Vielleicht wäre dies ja mal ein Satz zum auswendig lernen, um ihn dann dem Samichlaus vorzutragen? Wir müssen aber nicht einmal so 'ganzheitlich' sein um zu merken, was nächstenliebende-Kommunikation in Schrift und Ton alles beinhalten könnte. Ich muss mich hier unbedingt selber bei der Nase nehmen. Wann habe ich nicht schon mal 'die Wahrheit zur Unzeit oder böswillig oder in unrechter Absicht' gesagt? Oder 'jemanden um seinen wohlverdienten guten Ruf' beneidet und darum abschätzig, herablassend und negativ über ihn geredet? Oder jemanden 'so ausgelegt oder seine Worte verdreht, dass sie meine Sache unterstützten'? Wenn wir uns in der aktuellen 'polemischen' Diskussion beteiligen, sollten wir nicht primär die 'Schwächen anderer herausstellen', sondern diese 'Schwächen bedauern und bedecken' oder wenn dann in 'wohlwollender Wertschätzung' und 'um des guten Namens unseres Nächsten' willens 'kritisieren' (hier beziehe ich mich auf Punkt 144 des Katechismus). Ebenso müssen wir gewaltig davor aufpassen, falsche Gerüchte aufzubringen, falsche Intentionen zu unterstellen (zu viel zu spekulieren) und Strohmann-Argumente aufzubauen, nur um unsere Argumentation aufzubauschen. Und ja, in hitziger Diskussion ist man so leicht dabei (vielleicht persönlich betroffen und sogar verletzt) 'üble Nachrede zu führen, andere herabzusetzen, oder zu schroff und parteiisch zu urteilen.'
Wie geht es dir dabei, wenn du diese Aufzählung nachliest? Wo ist dein Temperament angesprochen und herausgefordert? Ich denke, dass wir alle in unseren persönlichen Knackpunktthemen wachsen dürfen. Das positive Endresultat sähe dann etwa so aus:
Die Pflichten, die im neunten Gebot gefordert werden, sind: die Erhaltung und Förderung der Wahrhaftigkeit zwischen Mensch und Mensch und des guten Namens unseres Nächsten wie unseres eigenen, das öffentliche Auftreten und Einstehen für die Wahrheit und das Reden der Wahrheit von Herzen, aufrichtig, frei, klar und vollständig, und zwar nur der Wahrheit, in Sachen von Recht und Gericht und in allen anderen Dingen, welche es immer seien, wohlwollende Wertschätzung unserer Nächsten, Liebe, Lust und Freude an ihrem guten Namen, Bedauern und Bedecken ihrer Schwachheiten, freie Anerkennung ihrer Gaben und Gnaden, Verteidigung ihrer Unschuld, bereitwillige Entgegennahme eines guten Gerüchts und unwillige Zurückweisung eines bösen Gerüchts über sie, Entkräftung von Angebern, Schmeichlern und Verleumdern, Liebe und Sorge für unsern eigenen guten Namen und, wenn nötig, seine Verteidigung, das Halten von rechtmässigen Versprechen, Erstreben und Betätigung alles dessen, was wahrhaftig, ehrbar, lieblich ist und was wohl lautet.

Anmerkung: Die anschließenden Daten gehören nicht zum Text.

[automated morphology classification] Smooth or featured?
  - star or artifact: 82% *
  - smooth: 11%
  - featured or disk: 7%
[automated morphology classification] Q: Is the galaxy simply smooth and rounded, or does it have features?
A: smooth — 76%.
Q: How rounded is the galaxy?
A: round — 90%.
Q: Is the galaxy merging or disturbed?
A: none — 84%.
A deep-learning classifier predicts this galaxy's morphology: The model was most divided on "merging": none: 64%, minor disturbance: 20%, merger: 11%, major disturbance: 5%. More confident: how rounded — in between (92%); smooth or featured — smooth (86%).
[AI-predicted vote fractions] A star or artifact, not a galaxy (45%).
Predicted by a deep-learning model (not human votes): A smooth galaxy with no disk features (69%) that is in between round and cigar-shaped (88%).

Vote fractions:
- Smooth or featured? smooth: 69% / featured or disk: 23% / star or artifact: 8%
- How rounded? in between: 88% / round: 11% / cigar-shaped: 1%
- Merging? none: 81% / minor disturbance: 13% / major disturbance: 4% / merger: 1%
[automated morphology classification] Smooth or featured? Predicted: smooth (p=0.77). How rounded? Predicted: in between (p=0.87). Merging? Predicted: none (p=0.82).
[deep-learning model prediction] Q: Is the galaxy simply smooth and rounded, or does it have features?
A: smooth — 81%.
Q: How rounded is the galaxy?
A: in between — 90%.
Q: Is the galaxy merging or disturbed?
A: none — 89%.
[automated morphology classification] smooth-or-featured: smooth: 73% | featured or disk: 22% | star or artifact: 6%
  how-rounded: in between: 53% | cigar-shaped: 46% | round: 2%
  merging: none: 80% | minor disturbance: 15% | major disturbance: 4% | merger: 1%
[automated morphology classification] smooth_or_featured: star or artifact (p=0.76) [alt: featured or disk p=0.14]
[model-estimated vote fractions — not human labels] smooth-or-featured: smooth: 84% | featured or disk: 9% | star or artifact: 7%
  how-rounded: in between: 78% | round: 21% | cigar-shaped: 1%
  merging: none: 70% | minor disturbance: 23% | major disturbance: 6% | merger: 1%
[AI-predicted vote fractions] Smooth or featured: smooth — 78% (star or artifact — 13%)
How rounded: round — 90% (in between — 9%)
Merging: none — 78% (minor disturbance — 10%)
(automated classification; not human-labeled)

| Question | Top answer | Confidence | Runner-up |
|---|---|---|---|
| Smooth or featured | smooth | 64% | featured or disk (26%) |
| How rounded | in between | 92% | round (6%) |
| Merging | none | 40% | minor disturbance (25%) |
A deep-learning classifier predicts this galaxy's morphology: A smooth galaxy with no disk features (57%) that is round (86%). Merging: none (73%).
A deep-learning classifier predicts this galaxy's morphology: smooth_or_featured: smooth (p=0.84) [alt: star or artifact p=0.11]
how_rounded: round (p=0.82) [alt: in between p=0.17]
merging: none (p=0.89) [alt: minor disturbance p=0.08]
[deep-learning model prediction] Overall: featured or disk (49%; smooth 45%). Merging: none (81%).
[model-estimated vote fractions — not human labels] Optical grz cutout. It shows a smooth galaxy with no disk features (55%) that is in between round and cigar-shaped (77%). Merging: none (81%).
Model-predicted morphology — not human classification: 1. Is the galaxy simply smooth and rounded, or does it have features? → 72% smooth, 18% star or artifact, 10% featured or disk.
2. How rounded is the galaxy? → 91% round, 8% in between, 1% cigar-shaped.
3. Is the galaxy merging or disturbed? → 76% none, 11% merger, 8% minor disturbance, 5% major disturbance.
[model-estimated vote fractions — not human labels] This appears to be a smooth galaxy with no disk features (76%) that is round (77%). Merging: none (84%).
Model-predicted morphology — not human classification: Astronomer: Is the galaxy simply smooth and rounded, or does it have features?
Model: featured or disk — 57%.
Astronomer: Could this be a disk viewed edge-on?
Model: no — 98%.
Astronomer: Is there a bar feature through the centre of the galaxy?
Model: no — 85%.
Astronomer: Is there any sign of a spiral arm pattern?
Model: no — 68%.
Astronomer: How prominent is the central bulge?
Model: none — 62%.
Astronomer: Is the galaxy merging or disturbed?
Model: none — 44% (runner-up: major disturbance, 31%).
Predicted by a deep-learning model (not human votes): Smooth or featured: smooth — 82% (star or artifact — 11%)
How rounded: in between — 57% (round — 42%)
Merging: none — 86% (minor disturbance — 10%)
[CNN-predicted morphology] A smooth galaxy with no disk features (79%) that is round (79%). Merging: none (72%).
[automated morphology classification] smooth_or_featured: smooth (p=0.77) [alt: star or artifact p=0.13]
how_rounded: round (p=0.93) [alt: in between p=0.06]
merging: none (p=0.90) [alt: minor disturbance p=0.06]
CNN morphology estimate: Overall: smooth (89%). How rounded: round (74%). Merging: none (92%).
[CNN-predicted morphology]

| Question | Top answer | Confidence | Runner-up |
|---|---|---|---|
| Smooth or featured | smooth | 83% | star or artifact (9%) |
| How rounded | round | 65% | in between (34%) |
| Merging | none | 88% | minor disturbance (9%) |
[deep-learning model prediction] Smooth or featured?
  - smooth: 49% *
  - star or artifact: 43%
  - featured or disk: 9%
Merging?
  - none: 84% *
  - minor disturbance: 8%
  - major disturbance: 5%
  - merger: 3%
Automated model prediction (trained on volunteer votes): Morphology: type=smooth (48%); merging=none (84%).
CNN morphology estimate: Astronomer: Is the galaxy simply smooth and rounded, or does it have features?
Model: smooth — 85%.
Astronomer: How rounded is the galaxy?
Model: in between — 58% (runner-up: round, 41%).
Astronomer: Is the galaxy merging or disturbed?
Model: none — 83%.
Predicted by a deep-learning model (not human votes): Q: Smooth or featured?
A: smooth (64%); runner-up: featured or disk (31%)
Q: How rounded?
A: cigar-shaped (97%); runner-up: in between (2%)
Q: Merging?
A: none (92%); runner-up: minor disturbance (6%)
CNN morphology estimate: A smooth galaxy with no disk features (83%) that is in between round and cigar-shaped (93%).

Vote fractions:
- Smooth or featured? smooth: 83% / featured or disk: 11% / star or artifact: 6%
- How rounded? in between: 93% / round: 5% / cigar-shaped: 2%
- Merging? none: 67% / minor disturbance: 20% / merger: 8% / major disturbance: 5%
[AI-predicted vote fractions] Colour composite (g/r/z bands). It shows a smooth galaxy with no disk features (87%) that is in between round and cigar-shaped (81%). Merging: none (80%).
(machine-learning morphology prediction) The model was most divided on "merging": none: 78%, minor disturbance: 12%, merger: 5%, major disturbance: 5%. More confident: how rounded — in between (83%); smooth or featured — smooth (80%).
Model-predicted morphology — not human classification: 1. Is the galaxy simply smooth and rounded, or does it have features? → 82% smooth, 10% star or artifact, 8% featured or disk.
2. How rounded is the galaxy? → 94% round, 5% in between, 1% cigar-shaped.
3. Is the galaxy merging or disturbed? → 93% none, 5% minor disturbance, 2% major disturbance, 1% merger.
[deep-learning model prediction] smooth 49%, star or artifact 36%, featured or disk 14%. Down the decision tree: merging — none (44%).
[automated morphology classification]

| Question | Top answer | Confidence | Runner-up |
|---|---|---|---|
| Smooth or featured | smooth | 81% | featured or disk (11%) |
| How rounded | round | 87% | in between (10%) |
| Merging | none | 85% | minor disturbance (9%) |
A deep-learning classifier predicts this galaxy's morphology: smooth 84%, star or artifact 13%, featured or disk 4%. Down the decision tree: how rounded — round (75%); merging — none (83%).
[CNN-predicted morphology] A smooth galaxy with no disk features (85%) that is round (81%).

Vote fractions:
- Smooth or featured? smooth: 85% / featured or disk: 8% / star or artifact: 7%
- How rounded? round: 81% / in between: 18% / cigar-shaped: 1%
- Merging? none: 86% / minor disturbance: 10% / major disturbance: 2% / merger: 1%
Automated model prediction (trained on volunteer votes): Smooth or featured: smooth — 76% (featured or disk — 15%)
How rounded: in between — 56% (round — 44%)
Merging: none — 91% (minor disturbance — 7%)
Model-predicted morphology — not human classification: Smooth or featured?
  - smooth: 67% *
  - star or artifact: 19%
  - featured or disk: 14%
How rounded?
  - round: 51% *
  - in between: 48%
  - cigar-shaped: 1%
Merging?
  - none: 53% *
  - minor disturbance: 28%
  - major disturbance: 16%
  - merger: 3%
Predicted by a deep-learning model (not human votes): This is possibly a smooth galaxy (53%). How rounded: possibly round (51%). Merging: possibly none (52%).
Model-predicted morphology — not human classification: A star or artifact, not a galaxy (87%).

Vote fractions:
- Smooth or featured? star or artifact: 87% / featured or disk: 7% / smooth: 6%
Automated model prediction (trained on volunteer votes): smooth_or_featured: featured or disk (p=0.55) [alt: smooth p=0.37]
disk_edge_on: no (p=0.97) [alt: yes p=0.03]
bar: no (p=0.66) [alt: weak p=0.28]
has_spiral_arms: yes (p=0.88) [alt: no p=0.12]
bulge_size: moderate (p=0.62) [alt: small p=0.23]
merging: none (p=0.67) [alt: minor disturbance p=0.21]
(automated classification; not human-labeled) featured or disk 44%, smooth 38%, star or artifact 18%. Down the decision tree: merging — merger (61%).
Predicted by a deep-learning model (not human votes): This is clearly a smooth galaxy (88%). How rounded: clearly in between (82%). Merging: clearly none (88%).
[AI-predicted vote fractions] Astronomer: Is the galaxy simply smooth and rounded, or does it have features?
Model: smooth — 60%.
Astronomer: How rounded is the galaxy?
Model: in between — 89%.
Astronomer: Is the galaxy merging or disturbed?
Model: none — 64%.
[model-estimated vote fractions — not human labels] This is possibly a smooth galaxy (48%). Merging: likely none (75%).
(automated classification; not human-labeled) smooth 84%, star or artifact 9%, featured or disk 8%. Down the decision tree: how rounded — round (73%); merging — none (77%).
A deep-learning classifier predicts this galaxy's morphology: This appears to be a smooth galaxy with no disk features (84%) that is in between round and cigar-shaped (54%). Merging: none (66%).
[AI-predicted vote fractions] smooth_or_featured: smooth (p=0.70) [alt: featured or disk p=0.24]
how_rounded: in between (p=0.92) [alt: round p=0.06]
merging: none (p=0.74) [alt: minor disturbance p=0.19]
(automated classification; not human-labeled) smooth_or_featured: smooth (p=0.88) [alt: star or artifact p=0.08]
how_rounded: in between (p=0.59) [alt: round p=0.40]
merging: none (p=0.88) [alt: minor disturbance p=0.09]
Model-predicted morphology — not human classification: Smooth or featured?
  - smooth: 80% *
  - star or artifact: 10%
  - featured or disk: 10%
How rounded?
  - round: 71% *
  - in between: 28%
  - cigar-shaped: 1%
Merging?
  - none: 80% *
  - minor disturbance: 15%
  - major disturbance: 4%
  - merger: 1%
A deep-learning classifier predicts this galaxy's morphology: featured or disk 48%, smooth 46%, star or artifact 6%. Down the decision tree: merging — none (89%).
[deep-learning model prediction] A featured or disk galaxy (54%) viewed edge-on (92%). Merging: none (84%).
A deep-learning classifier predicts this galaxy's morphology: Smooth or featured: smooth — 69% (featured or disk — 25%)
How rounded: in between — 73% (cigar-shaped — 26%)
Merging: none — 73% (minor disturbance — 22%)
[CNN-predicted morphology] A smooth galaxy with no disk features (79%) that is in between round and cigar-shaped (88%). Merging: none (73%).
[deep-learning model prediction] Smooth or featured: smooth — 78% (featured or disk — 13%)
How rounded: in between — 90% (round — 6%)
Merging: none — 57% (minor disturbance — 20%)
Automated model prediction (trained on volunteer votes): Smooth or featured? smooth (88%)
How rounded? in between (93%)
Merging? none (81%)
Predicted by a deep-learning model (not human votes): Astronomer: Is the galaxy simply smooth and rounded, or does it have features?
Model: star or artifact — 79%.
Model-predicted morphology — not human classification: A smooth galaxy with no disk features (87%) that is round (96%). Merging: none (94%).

Dies die Antwort des Katechismus auf die Frage 'Welches sind die Pflichten, die im neunten Gebot gefordert werden?' (Frage 144) Sind wir dabei, die Stärken und Gaben des anderen herauszustellen? Weisen wir 'böse Gerüchte über andere' entschieden zurück, anstatt uns an den Zug der üblen Nachrede heranzuhängen, um für unsere Sache zu gewinnen? Haben wir 'Liebe, Lust und Freude an ihrem Namen?' Ja, es gibt auch den Moment für 'unseren eigenen Namen Sorge zu tragen'. Doch nur in einer demütigen, kritikfähigen und lernenden Haltung.
Logisch, niemand steht stoisch-emotionslos über der gegenwärtigen Diskussion. Keiner ist sündlos-perfekt involviert. Deshalb dürfen wir immer wieder zu Jesus kommen, dort wo er Sünde in unserer Kommunikation aufdeckt. Der Westminster Katechismus könnte uns dank seiner Ausführlichkeit erschlagen. Sein Ziel war aber, Christen in ihrer Nachfolge zu ermutigen und anzuleiten. Gerade in einer Zeit, in der viele dieser Debatten auf Online-Plattformen und sozialen Netzwerken stattfinden, wo man sich nicht einmal in die Augen schauen kann, sollten wir das neunte Gebot hinsichtlich unserer Kommunikation wieder mehr beherzigen, meditieren und beten, damit wir auch in diesem Punkt unserem Vorbild, Christus, immer ähnlicher werden. Unser Apostel Paulus hat es mit am Besten zusammengefasst:
Redet nicht schlecht voneinander, sondern habt ein gutes Wort für jeden, der es braucht. Was ihr sagt, soll hilfreich und ermutigend sein, eine Wohltat für alle. (Eph 4,29)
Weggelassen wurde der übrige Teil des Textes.